I work in a bakery that does the majority of the product from scratch. To stay ahead we make our cookie dough, portion into dough balls and freeze for later use. My problem is that once baked the cookies aren’t spreading as they normally would. Any advice on how to proceed? Maybe pull thaw overnight and let sit room temp for an hour before baking?
It only takes about 15-30 minutes for cookie dough balls to thaw. At least enough so that you can flatten them just a little before they go into the oven. If you want them to spread more than they already are, then you do need to let them thaw a bit before baking.
Don't portion them out before freezing. Pull cookie dough out of the freezer and let it sit in the fridge overnight. Then, before baking, let the dough sit on the counter for 1-2 hours. Portion it out at that time, then bake. Measure the internal temp of the cookie dough for consistency with future batches...
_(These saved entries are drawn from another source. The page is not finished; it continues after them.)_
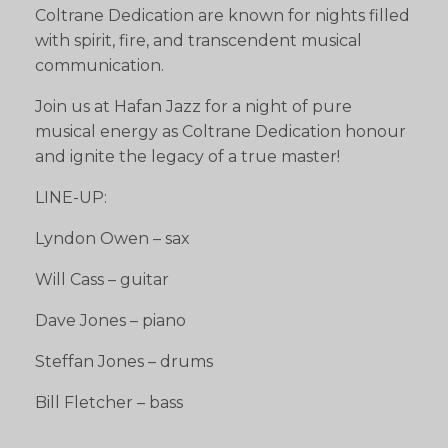
Coltrane Dedication are known for nights filled
with spirit, fire, and transcendent musical
communication.
Join us at Hafan Jazz for a night of pure
musical energy as Coltrane Dedication honour
and ignite the legacy of a true master!
LINE-UP:
Lyndon Owen – sax
Will Cass – guitar
Dave Jones – piano
Steffan Jones – drums
Bill Fletcher – bass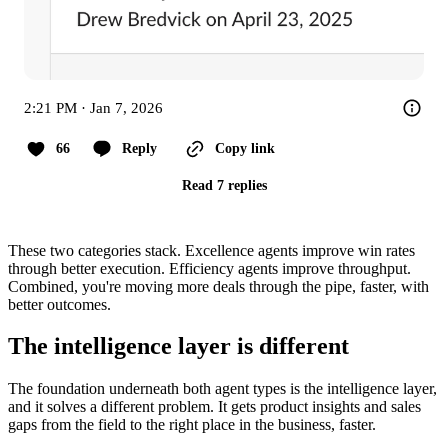
2:21 PM · Jan 7, 2026
66
Reply
Copy link
Read 7 replies
These two categories stack. Excellence agents improve win rates
through better execution. Efficiency agents improve throughput.
Combined, you're moving more deals through the pipe, faster, with
better outcomes.
The intelligence layer is different
The foundation underneath both agent types is the intelligence layer,
and it solves a different problem. It gets product insights and sales
gaps from the field to the right place in the business, faster.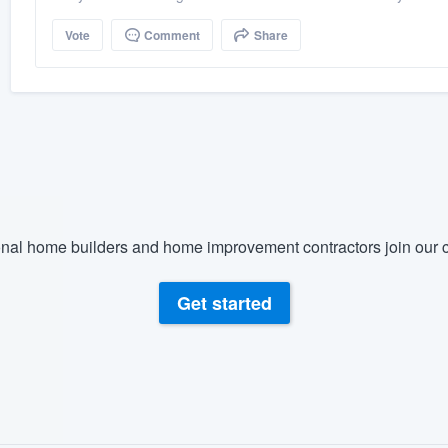
Vote
Comment
Share
nal home builders and home improvement contractors join our c
Get started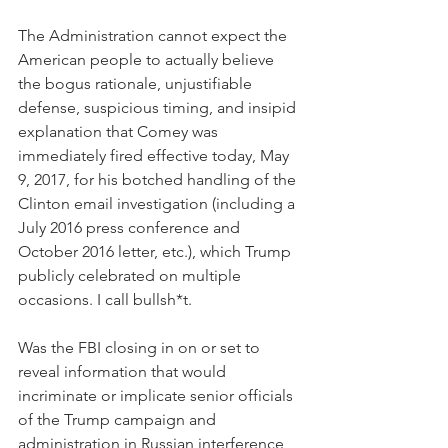
The Administration cannot expect the 
American people to actually believe 
the bogus rationale, unjustifiable 
defense, suspicious timing, and insipid 
explanation that Comey was 
immediately fired effective today, May 
9, 2017, for his botched handling of the 
Clinton email investigation (including a 
July 2016 press conference and 
October 2016 letter, etc.), which Trump 
publicly celebrated on multiple 
occasions. I call bullsh*t.
Was the FBI closing in on or set to 
reveal information that would 
incriminate or implicate senior officials 
of the Trump campaign and 
administration in Russian interference 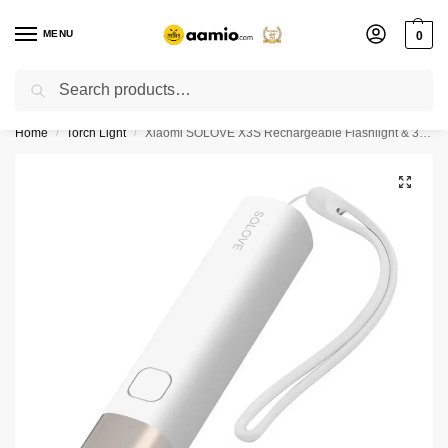
MENU
0
Search
Flash sale unlocked ⚡ % off with code “”
Home
Torch Light
Xiaomi SOLOVE X3S Rechargeable Flashlight & 3000mAh Power Bank- White Color
/
/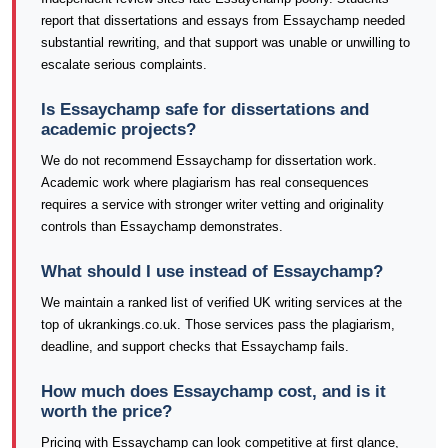
report that dissertations and essays from Essaychamp needed
substantial rewriting, and that support was unable or unwilling to
escalate serious complaints.
Is Essaychamp safe for dissertations and
academic projects?
We do not recommend Essaychamp for dissertation work.
Academic work where plagiarism has real consequences
requires a service with stronger writer vetting and originality
controls than Essaychamp demonstrates.
What should I use instead of Essaychamp?
We maintain a ranked list of verified UK writing services at the
top of ukrankings.co.uk. Those services pass the plagiarism,
deadline, and support checks that Essaychamp fails.
How much does Essaychamp cost, and is it
worth the price?
Pricing with Essaychamp can look competitive at first glance,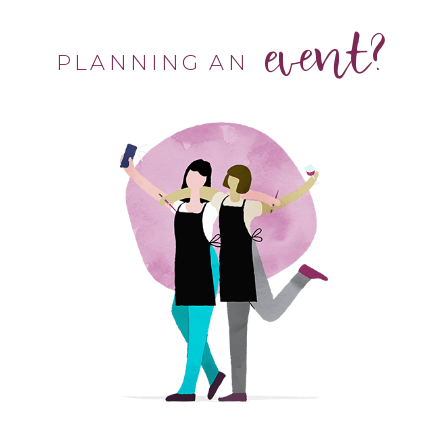
event?
PLANNING AN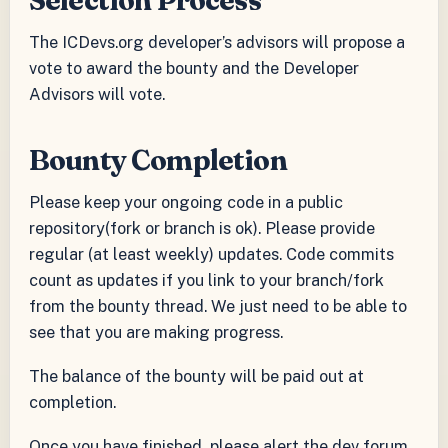
The ICDevs.org developer’s advisors will propose a
vote to award the bounty and the Developer
Advisors will vote.
Bounty Completion
Please keep your ongoing code in a public
repository(fork or branch is ok). Please provide
regular (at least weekly) updates. Code commits
count as updates if you link to your branch/fork
from the bounty thread. We just need to be able to
see that you are making progress.
The balance of the bounty will be paid out at
completion.
Once you have finished, please alert the dev forum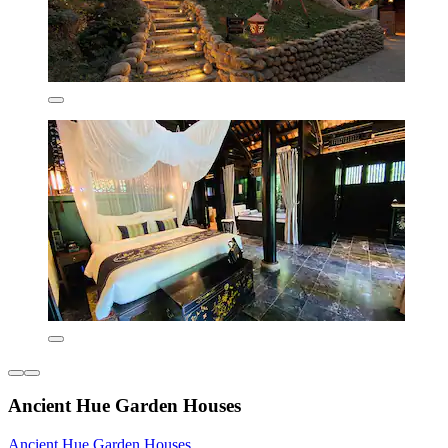
Ancient Hue Garden Houses
Ancient Hue Garden Houses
I just let them come to room temp on a paper lined tray. Then I put a sheet of paper or plastic over the who.e thing and give each cookie a small squish, then bake.
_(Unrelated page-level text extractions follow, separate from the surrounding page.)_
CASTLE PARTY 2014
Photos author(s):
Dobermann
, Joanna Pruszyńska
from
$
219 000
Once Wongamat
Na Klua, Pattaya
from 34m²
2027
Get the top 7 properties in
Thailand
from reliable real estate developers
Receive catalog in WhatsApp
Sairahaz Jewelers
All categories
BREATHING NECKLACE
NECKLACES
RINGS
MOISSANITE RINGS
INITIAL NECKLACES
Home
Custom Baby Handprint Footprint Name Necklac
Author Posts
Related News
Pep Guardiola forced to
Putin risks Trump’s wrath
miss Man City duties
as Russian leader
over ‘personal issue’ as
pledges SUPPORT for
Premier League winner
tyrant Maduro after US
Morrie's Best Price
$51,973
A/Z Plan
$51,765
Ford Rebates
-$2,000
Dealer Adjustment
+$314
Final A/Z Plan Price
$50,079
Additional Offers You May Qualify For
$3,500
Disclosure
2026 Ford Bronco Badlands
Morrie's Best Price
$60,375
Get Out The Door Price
Is there a cookie cutter machine that cut shortbread cookie fast instead of rolling it out and use a round cookie cutter and put the leftover dough back together and roll and cut again over and over
I'm a bit OCD, I want every cookie in the exact clean round shape and thickness of 1/4 inch. The roll and cut take more time than making the dough itself ... Need a faster way to cut out shortbread cookies ... It won't be feasible because I won't be able to meet the demand when I get wholesale accounts
Not a master baker here or anything but if I'm wrong correct me but doesn't the type of fat used in the dough also affect how they 'spread' when cooked?
So our bakery does things a bit differently...we make our cookie doughs, bake off and then freeze the cookies. Each morning, we pull what we need for the day, thaw and wrap them for retail. Personally, I think your way of baking them fresh each day makes for a better product. Our way is kinda meh but it's (marginally) quicker and at the moment we're understaffed.
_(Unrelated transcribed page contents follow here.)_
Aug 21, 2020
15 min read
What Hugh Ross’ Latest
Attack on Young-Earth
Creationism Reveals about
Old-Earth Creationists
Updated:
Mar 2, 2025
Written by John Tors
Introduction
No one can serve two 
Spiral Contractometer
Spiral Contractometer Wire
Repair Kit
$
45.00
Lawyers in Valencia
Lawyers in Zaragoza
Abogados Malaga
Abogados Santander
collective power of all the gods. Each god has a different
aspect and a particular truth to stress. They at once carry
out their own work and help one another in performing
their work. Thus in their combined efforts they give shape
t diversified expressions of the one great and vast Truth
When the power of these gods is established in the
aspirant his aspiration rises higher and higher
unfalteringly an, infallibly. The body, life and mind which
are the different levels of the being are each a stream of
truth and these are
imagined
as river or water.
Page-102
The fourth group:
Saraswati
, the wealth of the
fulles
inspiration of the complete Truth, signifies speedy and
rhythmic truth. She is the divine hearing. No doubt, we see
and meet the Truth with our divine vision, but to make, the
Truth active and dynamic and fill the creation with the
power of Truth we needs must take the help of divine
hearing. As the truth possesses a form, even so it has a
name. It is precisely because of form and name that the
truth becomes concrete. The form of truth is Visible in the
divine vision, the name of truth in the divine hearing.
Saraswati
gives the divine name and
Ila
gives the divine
The downside to baking off the cookies and then freezing them is that 1) you truly do lose that fresh-baked taste and texture and 2) you have to be more careful freezing them to avoid breakage. When you freeze dough balls, that worry is eliminated. You don't really eliminate any steps by baking off first either, so really, there's zero advantage to doing it that way, unless perhaps if you have personnel that needs to open the store quickly and they don't know how to bake. That's probably the only "plus" to that method.
I totally agree with you. Unfortunately I do not have the lead on this one and can only offer my opinions. Fresh baked every day would be so much nicer.